The U.S. Senate on Thursday voted to confirm Brooke Rollins, a longtime ally of President Donald Trump and former White House policy adviser who has expressed doubt about climate change, to lead the U.S. Department of Agriculture.
Rollins will head an agency with 100,000 employees that oversees farm programs, food benefits, and school lunches. Her appointment comes at a time of low farm income, potential cuts to domestic food aid, and an aggressive campaign to reduce the federal workforce led by Elon Musk.
The Senate voted 72-28 to confirm Rollins. The Senate Agriculture Committee held Rollins' nomination hearing Jan. 23 and Feb. 3 advanced her unanimously.
Rollins spent 15 years as the head of a conservative Texas policy organization backed by the oil industry. Under her tenure, the group produced reports criticizing ethanol and farm subsidies. In her nomination hearing, Rollins said the reports were decades old and did not reflect her current policy positions, and that she supports ethanol.

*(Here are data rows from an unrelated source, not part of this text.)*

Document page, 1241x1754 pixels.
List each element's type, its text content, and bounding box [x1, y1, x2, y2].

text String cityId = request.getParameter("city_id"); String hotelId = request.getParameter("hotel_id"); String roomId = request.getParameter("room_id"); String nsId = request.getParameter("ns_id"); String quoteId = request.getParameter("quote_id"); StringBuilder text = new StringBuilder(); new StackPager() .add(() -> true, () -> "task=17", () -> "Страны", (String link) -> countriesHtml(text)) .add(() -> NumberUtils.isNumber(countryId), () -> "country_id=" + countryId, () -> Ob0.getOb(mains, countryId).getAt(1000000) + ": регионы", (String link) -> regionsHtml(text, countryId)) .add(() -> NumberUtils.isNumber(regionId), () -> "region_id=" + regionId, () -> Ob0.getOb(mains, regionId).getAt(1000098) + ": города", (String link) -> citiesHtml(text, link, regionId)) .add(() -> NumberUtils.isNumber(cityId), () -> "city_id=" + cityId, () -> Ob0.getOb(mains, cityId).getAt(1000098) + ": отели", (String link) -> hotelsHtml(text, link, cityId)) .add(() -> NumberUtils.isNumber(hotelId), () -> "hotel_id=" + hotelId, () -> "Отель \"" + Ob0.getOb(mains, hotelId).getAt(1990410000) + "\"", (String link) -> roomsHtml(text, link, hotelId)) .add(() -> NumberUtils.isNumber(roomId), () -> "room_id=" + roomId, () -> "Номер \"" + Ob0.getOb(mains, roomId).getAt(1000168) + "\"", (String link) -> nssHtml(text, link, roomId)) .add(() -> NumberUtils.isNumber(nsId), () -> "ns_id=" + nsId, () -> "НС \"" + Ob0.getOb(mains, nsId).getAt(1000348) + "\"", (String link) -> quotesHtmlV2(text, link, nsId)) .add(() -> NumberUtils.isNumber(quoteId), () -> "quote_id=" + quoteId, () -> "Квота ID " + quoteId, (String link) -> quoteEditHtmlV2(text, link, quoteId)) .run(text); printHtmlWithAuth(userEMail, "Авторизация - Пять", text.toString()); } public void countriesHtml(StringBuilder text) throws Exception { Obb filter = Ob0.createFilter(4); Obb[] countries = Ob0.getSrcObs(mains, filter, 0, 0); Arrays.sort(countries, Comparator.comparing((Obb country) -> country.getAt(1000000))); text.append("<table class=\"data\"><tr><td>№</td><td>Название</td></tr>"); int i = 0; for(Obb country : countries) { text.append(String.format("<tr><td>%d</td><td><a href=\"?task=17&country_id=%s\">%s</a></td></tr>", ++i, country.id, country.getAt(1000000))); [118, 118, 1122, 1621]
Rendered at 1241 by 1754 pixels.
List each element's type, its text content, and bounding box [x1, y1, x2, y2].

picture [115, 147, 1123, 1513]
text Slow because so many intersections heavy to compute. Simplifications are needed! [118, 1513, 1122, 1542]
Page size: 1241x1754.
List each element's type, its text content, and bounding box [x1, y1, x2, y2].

Asked by Agriculture Committee ranking member Amy Klobuchar in follow-up questions after her nomination hearing if she believes climate change is a threat to U.S. farmers and ranchers, Rollins said, "We all know the climate changes throughout the year, but the cause and solutions are not widely understood or defined," according to a copy of her responses seen by Reuters.
Rollins was acting director of the White House Domestic Policy Council in Trump's first administration, and then led the America First Policy Institute, a Trump-aligned policy group.
The Trump administration's freeze on most foreign aid and some farm grant and loan programs have led to work stoppages at a network of agricultural research labs and meant some farmers are not getting expected government payments.